Doe first alleges that Brown failed to conduct a pre-charge investigation of Jane Doe’s complaint prior to directing Plaintiff’s immediate removal from campus. (Pl.’s Opp’n 26, 28, ECF No. 15.) Doe alleges [37] this to be a violation of the statement in Brown’s Code that “[s]tudents and student organizations charged with offenses” have the “right[] . . . [t]o be assumed not responsible of any alleged violations unless she/he is so found through the appropriate student conduct hearing.” (Ex. A to Compl. at 7, ECF No. 1-1.)

Brown counters that “[n]owhere is there any such restriction imposed upon Brown regarding interim measures during an investigation and a disciplinary process. In fact, the OCR in its Dear Colleague letter specifically mandates that a university may invoke interim measures as part of its Title IX response to sexual harassment allegations.” (Def.’s Reply 15, ECF No. 17.) However, the Code also states that “[a]ll members of the Brown University Community are entitled to . . . the right to attend, make use of or enjoy the facilities and functions of the University subject to prescribed rules.” (Ex. A to Compl. at 3, ECF No. 1-1.) The question here is not whether Brown was following the OCR’s guidance; it is whether Brown’s actions violated the reasonable expectations of a student based on its Code. The Court finds that, taking Doe’s allegations as true, Brown’s decision to ban him from campus prior to conducting an investigation states a plausible claim for a breach of the rights outlined in the Code to be assumed not responsible until proven otherwise, and to enjoy use of Brown’s facilities.
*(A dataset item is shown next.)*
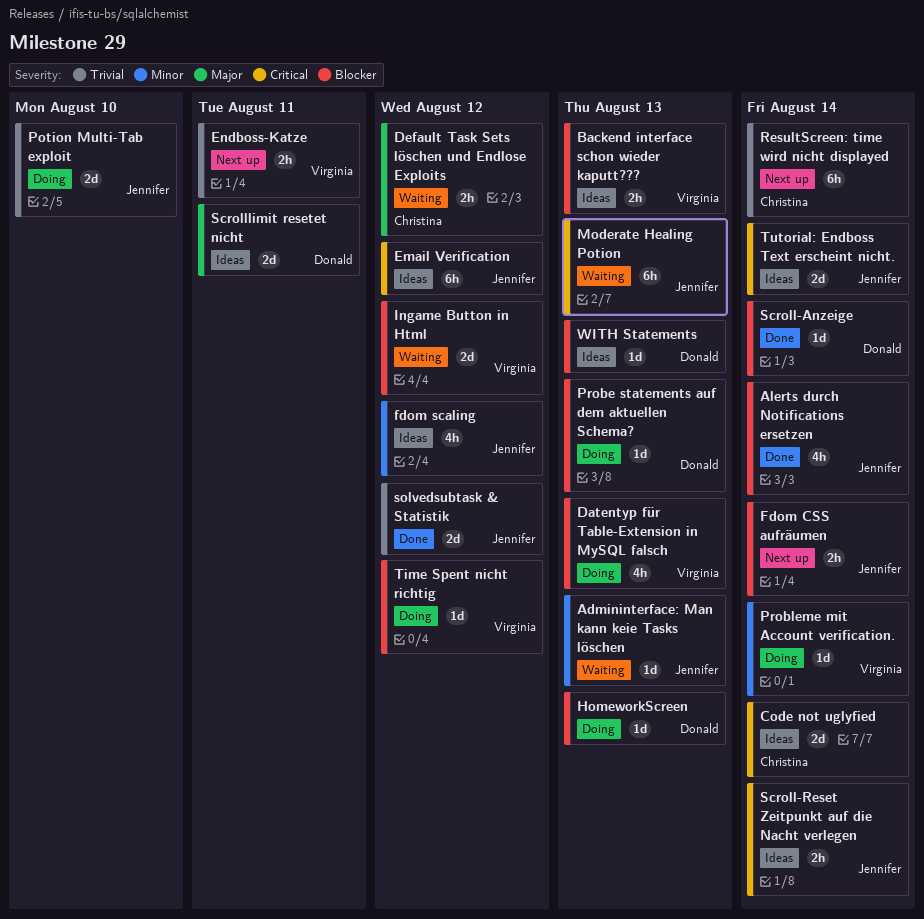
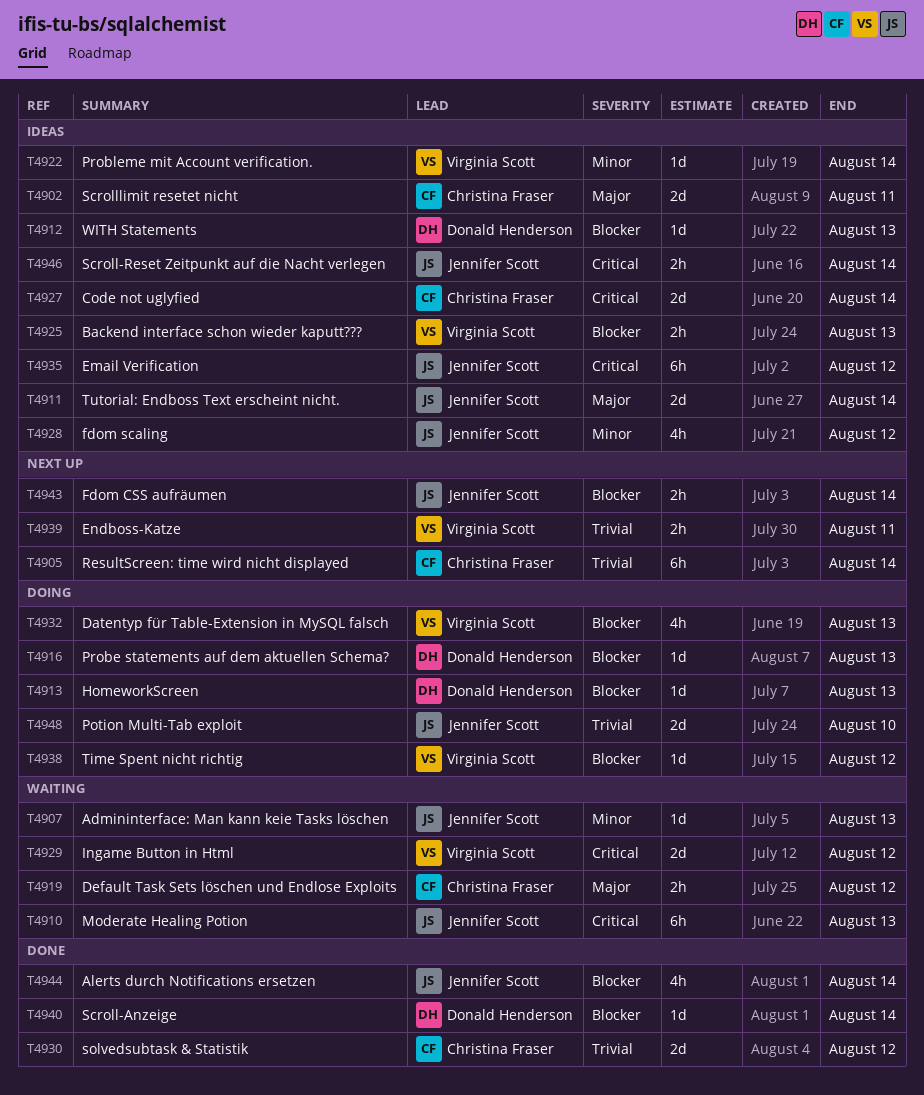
Ingame Button in Html, priority: Blocker -> Critical
Probleme mit Account verification., status: Doing -> Ideas
Scrolllimit resetet nicht, owner: Donald Henderson -> Christina Fraser
solvedsubtask & Statistik, owner: Jennifer Scott -> Christina Fraser
Tutorial: Endboss Text erscheint nicht., priority: Critical -> Major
In addition, and also very important, the school’s conduct restricting John Doe from presenting his case may also be a breach of contract:

Doe next alleges that Brown failed to allow him “an opportunity to offer a relevant response” to the evidence against him, as required by the Code. (Pl.’s Opp’n 27, 29, ECF No. 15; see Ex. A to Compl. at 7, ECF No. 1-1.) Specifically, Doe contends that Brown:

improperly redact[ed] relevant information from Plaintiff’s evidence, assembl[ed] Plaintiff’s text messages out of order and out of context, exclude[ed] the majority of Plaintiff’s character witness statements that spoke to his credibility, disallow[ed] Plaintiff from making a full “midpoint” statement, in violation of the Opening and Questioning Timeline, and refus[ed] to consider the Facebook photos showing lack of any “bruising” on Jane Doe based on baseless privacy concerns.

(Pl.’s Opp’n 29, ECF No. 15.) Although the term “relevant” is vague and undefined, the Court finds that Plaintiff has – at the motion to dismiss stage – presented sufficient allegations to state a claim that he was prevented from presenting a “relevant” response. In particular, the fact that Plaintiff was prevented from making his “midpoint” statement may be a violation of the Code, depending on what the facts show.

All in all, this is among the best decisions to date handed down for presumptively innocent college students accused of sexual assault. It ought to send shockwaves through the rarefied halls of academia.